We understand the connection between fortune cookies and Chinese stereotype, of course, and we abhor it, especially when a company like Ben & Jerry’s uses it to cynically exploit Jeremy Lin for monetary gain. We’re just not sure that it exactly constitutes “ethnic profiling”. Poor taste, yes. Stupid from a marketing perspective, absolutely. Racially insensitive, without question.

But “profiling” is one of those incendiary words that is best reserved for the ugly and unacceptable acts of racist, overzealous cops and moronic, power-mad Transportation Safety Administration screeners, not for ice cream makers who unthinkingly try to give an oriental flair to their nauseating, fat-laden treat by including a few fortune cookie crumbs.
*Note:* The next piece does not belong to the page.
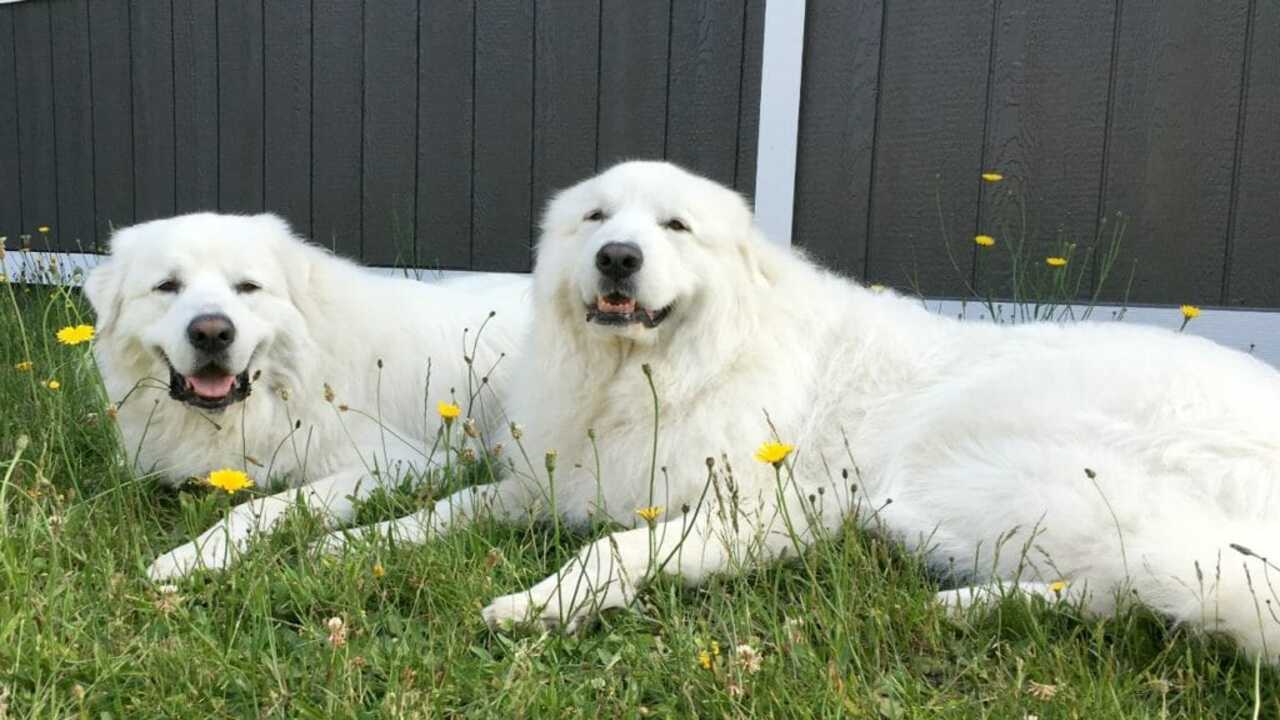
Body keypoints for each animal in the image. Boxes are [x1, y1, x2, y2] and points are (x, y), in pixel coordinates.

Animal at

When we allow our “big gun” words to be appropriated for minor infractions — for playground fights instead of the front line battles for which they are intended — they are cheapened, weakened, and watered-down to the point where they’ve lost their edge. Soon, when people hear a story about “ethnic profiling”, they’ll think of Ben & Jerry’s and say, “oh, is that all”. And as a result more and more genuinely bad behavior seeps its ugly way through yet another one of society’s ever-widening cracks and becomes acceptable by default.

But the customers knew that they should be angry about something, and so they lashed out at B&J with enough fury that the fortune cookies were dispensed with in short order.

And, happily, the removal of the soggy fortune cookies actually improved it. Win-win.

We’re hoping that this is the last “Linsanity” story we’re likely to hear, but we know that’s not going to be the case.

We can tell you, though, that it’s the last time you’ll hear about it here.

Unless, of course, something else about it pisses us off.